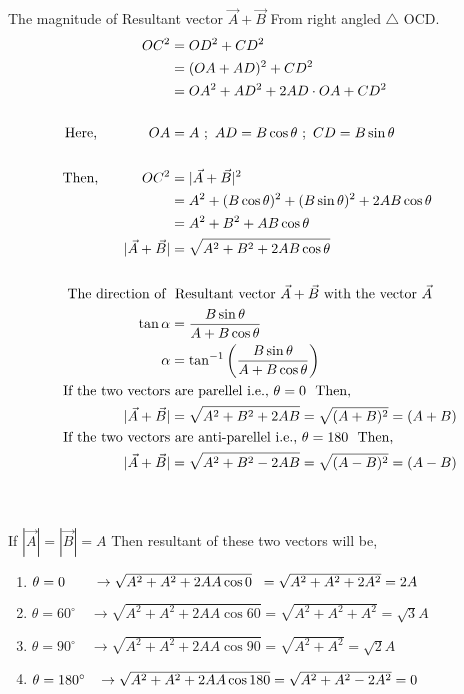 \begin{itemize}
The magnitude of Resultant vector ${\vec{A }+\vec{B}}$
From right angled $\triangle$ OCD.
\begin{align*}
O C^{2}&=O D^{2}+C D^{2}\\
&=(O A+AD)^{2}+C D^{2}\\
&=O A^{2}+A D^{2}+2AD\cdot OA +C D^{2}\\\\
\text{Here,}\hspace{1.3cm} O A&= A\ ; \ AD=B\cos\theta \ ; \ CD= B\sin\theta\\\\
\text{Then,}\hspace{1.1cm}  O C^{2}&=|\vec{A }+\vec{B}|^{2}\\&=A^{2}+(B\cos\theta)^{2}+(B\sin\theta)^{2}+2AB\cos\theta\\&=A^{2}+B^{2}+AB\cos\theta\\
|\vec{A }+\vec{B}|&=\sqrt{A^{2}+B^{2}+2AB\cos\theta}\\
\\
\text{The direction of }&\text{ Resultant vector}\ {\vec{A }+\vec{B}} \ \text{with the vector}  \ {\vec{A}}\\
\tan \alpha&=\frac{B \sin \theta}{A+B \cos \theta}\\
\alpha&=\tan ^{-1}\left(\frac{B \sin \theta}{A+B \cos \theta}\right)\\
\text{If the  two vectors}&\text{   are parellel i.e., $\theta=0$ \ Then,  }\ \\
|\vec{A }+\vec{B}|&=\sqrt{A^{2}+B^{2}+2AB}=\sqrt{(A+B)^{2}}=(A+B)\\
\text{If the  two vectors}&\text{   are anti-parellel i.e., $\theta=180$ \ Then,  }\ \\
|\vec{A }+\vec{B}|&=\sqrt{A^{2}+B^{2}-2AB}=\sqrt{(A-B)^{2}}=(A-B)\\
\end{align*}
\end{itemize}
\begin{note}
	\leavevmode
	\\\\
     	If $|\vec{A}|=|\vec{B}|=A$ Then resultant of these two vectors will be,
	\begin{enumerate}
		\item $\theta=0\qquad \rightarrow \sqrt{A^{2}+A^{2}+2A A\cos 0} \hspace{0.2cm}=\sqrt{A^{2}+A^{2}+2A^{2}}=2A $ 
		\item $\theta=60^{\circ} \quad\rightarrow \sqrt{A^{2}+A^{2}+2A A\cos 60}=\sqrt{A^{2}+A^{2}+A^{2}} =\sqrt{3}A $
		\item $\theta=90^{\circ}\quad\rightarrow \sqrt{A^{2}+A^{2}+2A A\cos 90}=\sqrt{A^{2}+A^{2}}=\sqrt{2} A $
			\item $\theta=180^{\circ} \hspace{0.3cm} \rightarrow \sqrt{A^{2}+A^{2}+2A A\cos 180}=\sqrt{A^{2}+A^{2}-2A^{2}} =0 $ 
	\end{enumerate}
\end{note}

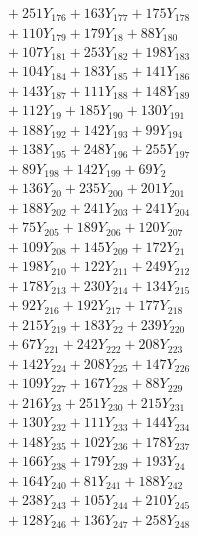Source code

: \documentclass[a4paper,10pt]{article}
\begin{document}
{\begin{align}
&\quad  + 251Y_{176} + 163Y_{177} + 175Y_{178} \\[0.5ex]
&\quad  + 110Y_{179} + 179Y_{18} + 88Y_{180} \\[0.5ex]
&\quad  + 107Y_{181} + 253Y_{182} + 198Y_{183} \\[0.5ex]
&\quad  + 104Y_{184} + 183Y_{185} + 141Y_{186} \\[0.5ex]
&\quad  + 143Y_{187} + 111Y_{188} + 148Y_{189} \\[0.5ex]
&\quad  + 112Y_{19} + 185Y_{190} + 130Y_{191} \\[0.5ex]
&\quad  + 188Y_{192} + 142Y_{193} + 99Y_{194} \\[0.5ex]
&\quad  + 138Y_{195} + 248Y_{196} + 255Y_{197} \\[0.5ex]
&\quad  + 89Y_{198} + 142Y_{199} + 69Y_{2} \\[0.5ex]
&\quad  + 136Y_{20} + 235Y_{200} + 201Y_{201} \\[0.5ex]
&\quad  + 188Y_{202} + 241Y_{203} + 241Y_{204} \\[0.5ex]
&\quad  + 75Y_{205} + 189Y_{206} + 120Y_{207} \\[0.5ex]
&\quad  + 109Y_{208} + 145Y_{209} + 172Y_{21} \\[0.5ex]
&\quad  + 198Y_{210} + 122Y_{211} + 249Y_{212} \\[0.5ex]
&\quad  + 178Y_{213} + 230Y_{214} + 134Y_{215} \\[0.5ex]
&\quad  + 92Y_{216} + 192Y_{217} + 177Y_{218} \\[0.5ex]
&\quad  + 215Y_{219} + 183Y_{22} + 239Y_{220} \\[0.5ex]
&\quad  + 67Y_{221} + 242Y_{222} + 208Y_{223} \\[0.5ex]
&\quad  + 142Y_{224} + 208Y_{225} + 147Y_{226} \\[0.5ex]
&\quad  + 109Y_{227} + 167Y_{228} + 88Y_{229} \\[0.5ex]
&\quad  + 216Y_{23} + 251Y_{230} + 215Y_{231} \\[0.5ex]
&\quad  + 130Y_{232} + 111Y_{233} + 144Y_{234} \\[0.5ex]
&\quad  + 148Y_{235} + 102Y_{236} + 178Y_{237} \\[0.5ex]
&\quad  + 166Y_{238} + 179Y_{239} + 193Y_{24} \\[0.5ex]
&\quad  + 164Y_{240} + 81Y_{241} + 188Y_{242} \\[0.5ex]
&\quad  + 238Y_{243} + 105Y_{244} + 210Y_{245} \\[0.5ex]
&\quad  + 128Y_{246} + 136Y_{247} + 258Y_{248} \\[0.5ex]

\end{align}}
\end{document}
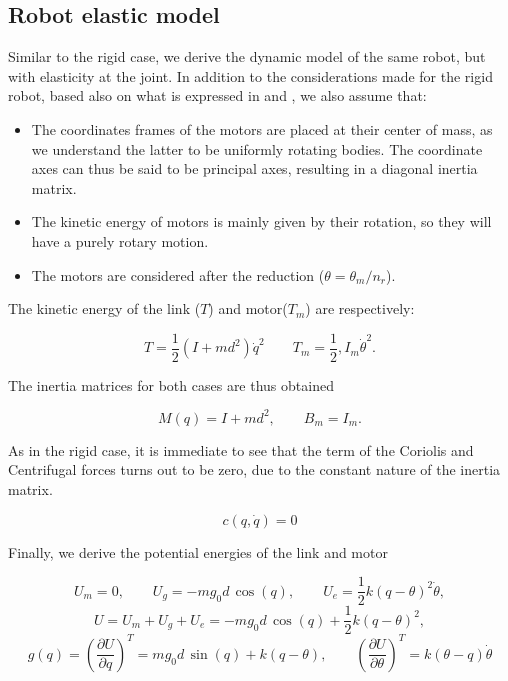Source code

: \documentclass[a4paper]{article}
\begin{document}
\subsection{Robot elastic model}
Similar to the rigid case, we derive the dynamic model of the same robot, but with elasticity at the joint. In addition to the considerations made for the rigid robot, based also on what is expressed in \cite{sponge} and \cite{tomei}, we also assume that:

\begin{itemize}
    \item The coordinates frames of the motors are placed at their center of mass, as we understand the latter to be uniformly rotating bodies. The coordinate axes can thus be said to be principal axes, resulting in a diagonal inertia matrix.
    \item The kinetic energy of motors is mainly given by their rotation, so they will have a purely rotary motion.
    \item The motors are considered after the reduction ($\theta = \theta_m / n_r$). \\
\end{itemize}

The kinetic energy of the link ($T$) and motor($T_m$) are respectively:

\begin{equation}
    \nonumber
    T = \frac{1}{2} (I + md^2)\dot{q}^2 \qquad T_m = \frac{1}{2}, I_m \dot{\theta}^2.
\end{equation}

The inertia matrices for both cases are thus obtained

\begin{equation}
    \nonumber
    M(q) = I + md^2, \qquad B_m = I_m.
\end{equation}

As in the rigid case, it is immediate to see that the term of the Coriolis and Centrifugal forces turns out to be zero, due to the constant nature of the inertia matrix.

\begin{equation}
    \nonumber
    c(q,\dot{q}) = 0
\end{equation}

Finally, we derive the potential energies of the link and motor

\begin{equation}
    \nonumber
    U_m = 0, \qquad U_g = -mg_0d\, \cos(q), \qquad U_e = \frac{1}{2} k(q-\theta)^2 \dot{\theta},
\end{equation}
\begin{equation}
    \nonumber
    U = U_m + U_g + U_e = -mg_0d\, \cos(q) + \frac{1}{2}k(q-\theta)^2,
\end{equation}
\begin{equation}
    \nonumber
    g(q) = (\frac{\partial U}{\partial q})^T = mg_0d\, \sin(q) +k(q-\theta),\qquad (\frac{\partial U}{\partial \theta})^T = k(\theta - q) \dot{\theta}
\end{equation}
\end{document}
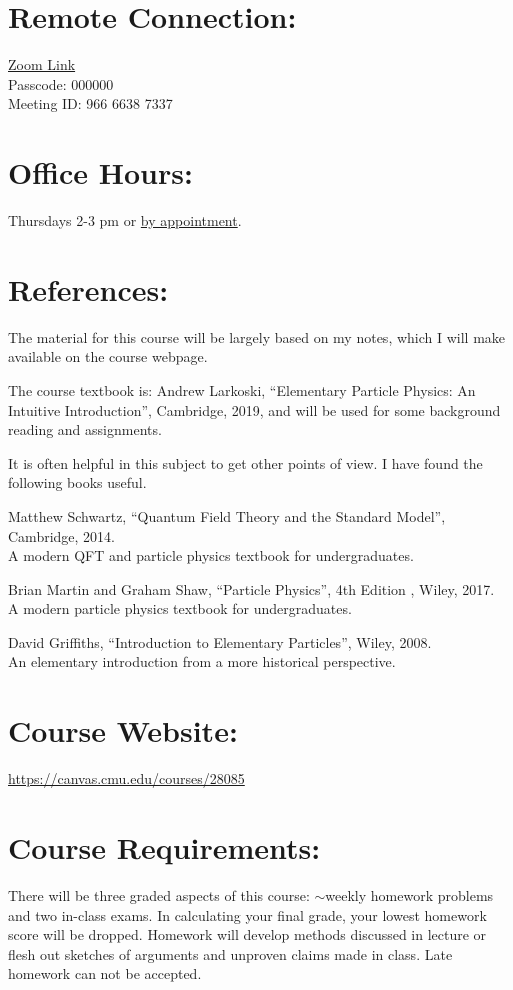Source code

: \documentclass[margin,line]{res}
\begin{document}
\begin{resume}
\section{Remote Connection:}
\href{https://cmu.zoom.us/j/96666387337?pwd=dUpDUC8xelJrc2Y2djcrRVR2K2tmUT09}{Zoom Link} \\
Passcode: 000000 \\
Meeting ID: 966 6638 7337

 
\section{Office Hours:}
Thursdays 2-3 pm or \href{https://calendly.com/johnalison/meeting}{by appointment}.


\section{References:}
The material for this course will be largely based on my  notes, which I will make available on the course webpage. 

The course textbook is:
Andrew Larkoski, ``Elementary Particle Physics: An Intuitive Introduction'', Cambridge, 2019,
and will be used for some background reading and assignments.

It is often helpful in this subject to get other points of view.  
I have found the following books useful. 

Matthew Schwartz, ``Quantum Field Theory and the Standard Model'', Cambridge, 2014.\\
A modern QFT and particle physics textbook for undergraduates.

Brian Martin and Graham Shaw, ``Particle Physics'', 4th Edition , Wiley, 2017.\\
A modern particle physics textbook for undergraduates.

David Griffiths, ``Introduction to Elementary Particles'', Wiley, 2008.\\
An elementary introduction from a more historical perspective.

\section{Course Website:}  
\href{https://canvas.cmu.edu/courses/28085}{https://canvas.cmu.edu/courses/28085}

\newpage

\section{Course Requirements:}
There will be three graded aspects of this course: $\sim$weekly homework problems and two in-class exams.
In calculating your final grade, your lowest homework score will be dropped.
Homework will develop methods discussed in lecture or flesh out sketches of arguments and unproven claims made in class.
Late homework can not be accepted.


\end{resume}
\end{document}
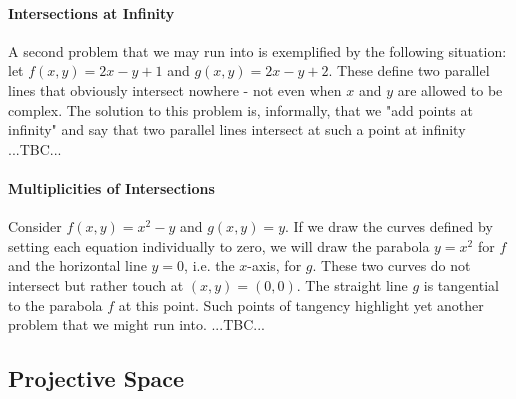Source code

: 
\paragraph{Intersections at Infinity}
A second problem that we may run into is exemplified by the following situation: let $f(x,y) = 2 x - y + 1$ and $g(x,y) = 2 x - y + 2$. These define two parallel lines that obviously intersect nowhere - not even when $x$ and $y$ are allowed to be complex. The solution to this problem is, informally, that we "add points at infinity" and say that two parallel lines intersect at such a point at infinity ...TBC...


\paragraph{Multiplicities of Intersections}
Consider $f(x,y) = x^2 - y$ and $g(x,y) = y$. If we draw the curves defined by setting each equation individually to zero, we will draw the parabola $y = x^2$ for $f$ and the horizontal line $y = 0$, i.e. the $x$-axis, for $g$. These two curves do not intersect but rather touch at $(x,y) = (0,0)$. The straight line $g$ is tangential to the parabola $f$ at this point. Such points of tangency highlight yet another problem that we might run into.
 ...TBC...



\subsection{Projective Space}

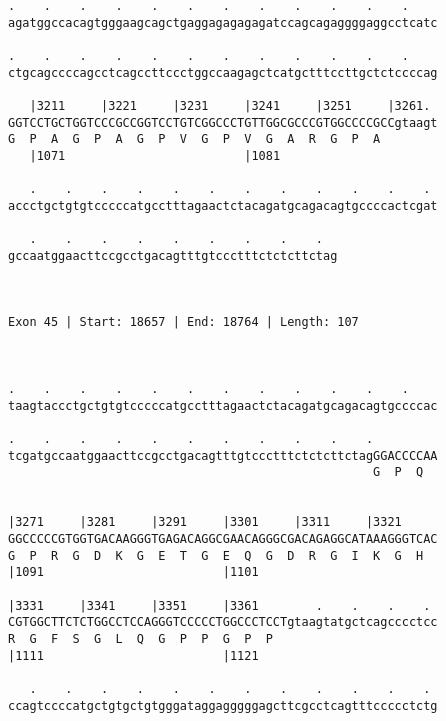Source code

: \documentclass{article}
\begin{document}
\begin{Verbatim}
.    .    .    .    .    .    .    .    .    .    .    .    
agatggccacagtgggaagcagctgaggagagagagatccagcagaggggaggcctcatc
                                                            
.    .    .    .    .    .    .    .    .    .    .    .    
ctgcagccccagcctcagccttccctggccaagagctcatgctttccttgctctccccag
                                                            
   |3211     |3221     |3231     |3241     |3251     |3261. 
GGTCCTGCTGGTCCCGCCGGTCCTGTCGGCCCTGTTGGCGCCCGTGGCCCCGCCgtaagt
G  P  A  G  P  A  G  P  V  G  P  V  G  A  R  G  P  A        
   |1071                         |1081                      
  
   .    .    .    .    .    .    .    .    .    .    .    . 
accctgctgtgtcccccatgcctttagaactctacagatgcagacagtgccccactcgat
                                                            
   .    .    .    .    .    .    .    .    .  
gccaatggaacttccgcctgacagtttgtccctttctctcttctag
                                              
                                              
 
Exon 45 | Start: 18657 | End: 18764 | Length: 107



.    .    .    .    .    .    .    .    .    .    .    .    
taagtaccctgctgtgtcccccatgcctttagaactctacagatgcagacagtgccccac
                                                            
.    .    .    .    .    .    .    .    .    .    .         
tcgatgccaatggaacttccgcctgacagtttgtccctttctctcttctagGGACCCCAA
                                                   G  P  Q  
                                                            
  
|3271     |3281     |3291     |3301     |3311     |3321     
GGCCCCCGTGGTGACAAGGGTGAGACAGGCGAACAGGGCGACAGAGGCATAAAGGGTCAC
G  P  R  G  D  K  G  E  T  G  E  Q  G  D  R  G  I  K  G  H  
|1091                         |1101                         
  
|3331     |3341     |3351     |3361        .    .    .    . 
CGTGGCTTCTCTGGCCTCCAGGGTCCCCCTGGCCCTCCTgtaagtatgctcagcccctcc
R  G  F  S  G  L  Q  G  P  P  G  P  P                       
|1111                         |1121                         
  
   .    .    .    .    .    .    .    .    .    .    .    . 
ccagtccccatgctgtgctgtgggataggagggggagcttcgcctcagtttccccctctg
                                                            

\end{Verbatim}
\end{document}
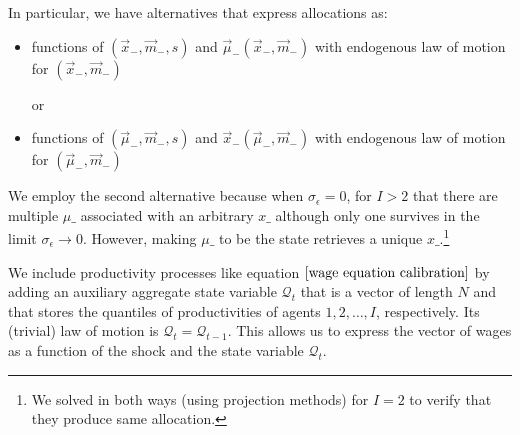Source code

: \documentclass[thmsb,11pt]{article}
\begin{document}
In particular, we have alternatives that express allocations as:
	\begin{itemize}
		\item  functions of $(\vec x_-,\vec m_-,s)$ and $\vec\mu_-(\vec x_-,\vec m_-)$ with endogenous law of motion for $(\vec x_-,\vec m_-)$

		or
		
		\item  functions of $(\vec \mu_-,\vec m_-,s)$ and $\vec x_-(\vec \mu_-,\vec m_-)$ with endogenous law of motion for $(\vec \mu_-,\vec m_-)$
	\end{itemize}
We employ the second alternative because when  $\sigma_{\epsilon}=0$, for $I>2$ that there are multiple $\mu\_$ associated with an arbitrary $x\_$ although only one survives in the limit $\sigma_{\epsilon}\to 0$.  However, making $\mu\_$  to be the state retrieves a unique $x\_$.\footnote{We solved in both ways (using projection methods) for $I = 2$ to verify that they produce same allocation.}

 We include productivity processes like equation $\eqref{wage equation calibration}$  by adding an auxiliary aggregate state variable $\mathcal{Q}_t$ that is a vector of length $N$ and that stores the quantiles of productivities of agents $1,2,\ldots,I$, respectively. Its (trivial) law of motion is $\mathcal{Q}_t=\mathcal{Q}_{t-1}$. This allows us to express the vector of wages as a function of the shock and the state variable $\mathcal{Q}_t$.








\newpage
\end{document}

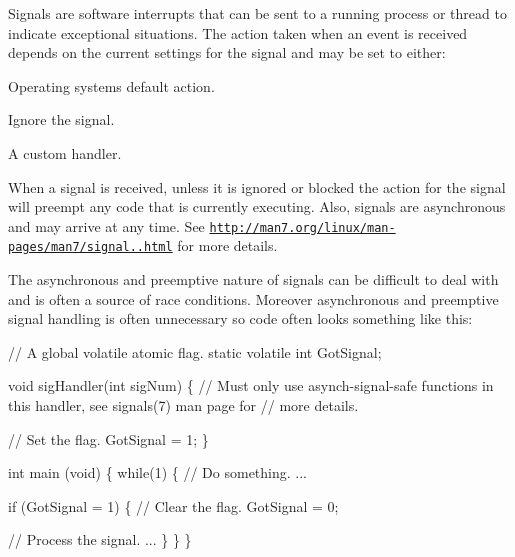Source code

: Signals are software interrupts that can be sent to a running process or thread to indicate exceptional situations. The action taken when an event is received depends on the current settings for the signal and may be set to either\+:


\begin{DoxyItemize}
\item Operating systems default action.
\item Ignore the signal.
\item A custom handler.
\end{DoxyItemize}

When a signal is received, unless it is ignored or blocked the action for the signal will preempt any code that is currently executing. Also, signals are asynchronous and may arrive at any time. See \href{http://man7.org/linux/man-pages/man7/signal.7.html}{\tt http\+://man7.\+org/linux/man-\/pages/man7/signal..\+html} for more details.

The asynchronous and preemptive nature of signals can be difficult to deal with and is often a source of race conditions. Moreover asynchronous and preemptive signal handling is often unnecessary so code often looks something like this\+:


\begin{DoxyCode}
\textcolor{comment}{// A global volatile atomic flag.}
\textcolor{keyword}{static} \textcolor{keyword}{volatile} \textcolor{keywordtype}{int} GotSignal;

\textcolor{keywordtype}{void} sigHandler(\textcolor{keywordtype}{int} sigNum)
\{
     \textcolor{comment}{// Must only use asynch-signal-safe functions in this handler, see signals(7) man page for}
     \textcolor{comment}{// more details.}

     \textcolor{comment}{// Set the flag.}
     GotSignal = 1;
\}

\textcolor{keywordtype}{int} main (\textcolor{keywordtype}{void})
\{
     \textcolor{keywordflow}{while}(1)
     \{
         \textcolor{comment}{// Do something.}
         ...

         \textcolor{keywordflow}{if} (GotSignal = 1)
         \{
             \textcolor{comment}{// Clear the flag.}
             GotSignal = 0;

             \textcolor{comment}{// Process the signal.}
             ...
         \}
     \}
\}
\end{DoxyCode}


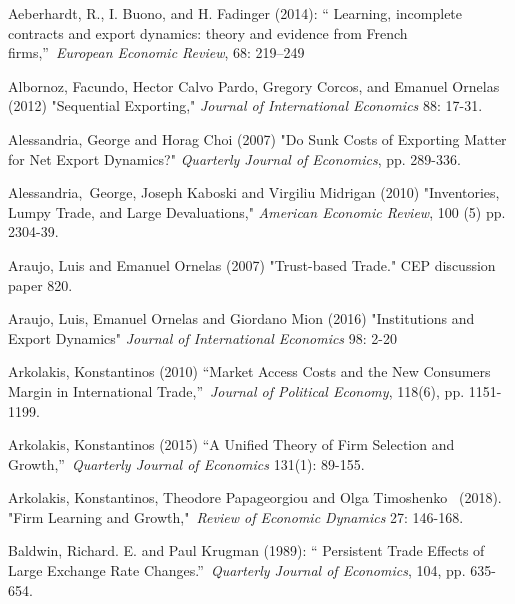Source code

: \documentclass[12pt]{article}
\begin{document}
\begin{description}
\item Aeberhardt, R., I. Buono, and H. Fadinger (2014): \textquotedblleft
Learning, incomplete contracts and export dynamics: theory and evidence from
French firms,\textquotedblright\ \textit{European Economic Review}, 68:
219--249

\item Albornoz, Facundo, Hector Calvo Pardo, Gregory Corcos, and Emanuel
Ornelas (2012) "Sequential Exporting," \textit{Journal of International
Economics} 88: 17-31.

\item Alessandria, George and Horag Choi (2007) "Do Sunk Costs of Exporting
Matter for Net Export Dynamics?" \textit{Quarterly Journal of Economics},
pp. 289-336.

\item Alessandria,\ George, Joseph Kaboski and Virgiliu Midrigan (2010)
"Inventories, Lumpy Trade, and Large Devaluations," \textit{American
Economic Review}, 100 (5) pp. 2304-39.

\item Araujo, Luis and Emanuel Ornelas (2007) "Trust-based Trade." CEP
discussion paper 820.

\item Araujo, Luis, Emanuel Ornelas and Giordano Mion (2016) "Institutions
and Export Dynamics" \textit{Journal of International Economics }98: 2-20

\item Arkolakis, Konstantinos (2010) \textquotedblleft Market Access Costs
and the New Consumers Margin in International Trade,\textquotedblright\ 
\textit{Journal of Political Economy}, 118(6), pp. 1151-1199.

\item Arkolakis, Konstantinos (2015) \textquotedblleft A Unified Theory of
Firm Selection and Growth,\textquotedblright\ \textit{Quarterly Journal of
Economics} 131(1): 89-155.

\item Arkolakis, Konstantinos, Theodore Papageorgiou and Olga Timoshenko \
(2018). "Firm Learning and Growth,"\textit{\ Review of Economic Dynamics}
27: 146-168.

\item Baldwin, Richard. E. and Paul Krugman (1989): \textquotedblleft
Persistent Trade Effects of Large Exchange Rate Changes.\textquotedblright\ 
\textit{Quarterly Journal of Economics}, 104, pp. 635-654.


\end{description}
\end{document}
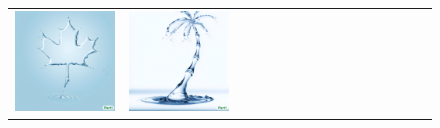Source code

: \begin{figure}[ht!]
\begin{adjustwidth}{-0.8in}{-0.5in}
\begin{tabular}{cccccccccccccccccccc}
\multicolumn{3}{c}{\includegraphics[width=\twobytwocolwidth\textwidth]{figures/cherries/water_maple.jpg}} &
\multicolumn{3}{c}{\includegraphics[width=\twobytwocolwidth\textwidth]{figures/cherries/water_palm.jpg}} &&

\end{tabular}
\end{adjustwidth}
\end{figure}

.....

Work to be completed –
Word for word, output the lines from the beginning of the listing through the line holding "parellel i.e., $\theta=0$" and nothing beyond them. Omit the pictures.

Result –
 \begin{itemize}
The magnitude of Resultant vector ${\vec{A }+\vec{B}}$
From right angled $\triangle$ OCD.
\begin{align*}
O C^{2}&=O D^{2}+C D^{2}\\
&=(O A+AD)^{2}+C D^{2}\\
&=O A^{2}+A D^{2}+2AD\cdot OA +C D^{2}\\\\
\text{Here,}\hspace{1.3cm} O A&= A\ ; \ AD=B\cos\theta \ ; \ CD= B\sin\theta\\\\
\text{Then,}\hspace{1.1cm}  O C^{2}&=|\vec{A }+\vec{B}|^{2}\\&=A^{2}+(B\cos\theta)^{2}+(B\sin\theta)^{2}+2AB\cos\theta\\&=A^{2}+B^{2}+AB\cos\theta\\
|\vec{A }+\vec{B}|&=\sqrt{A^{2}+B^{2}+2AB\cos\theta}\\
\\
\text{The direction of }&\text{ Resultant vector}\ {\vec{A }+\vec{B}} \ \text{with the vector}  \ {\vec{A}}\\
\tan \alpha&=\frac{B \sin \theta}{A+B \cos \theta}\\
\alpha&=\tan ^{-1}\left(\frac{B \sin \theta}{A+B \cos \theta}\right)\\
\text{If the  two vectors}&\text{   are parellel i.e., $\theta=0$ \ Then,  }\ \\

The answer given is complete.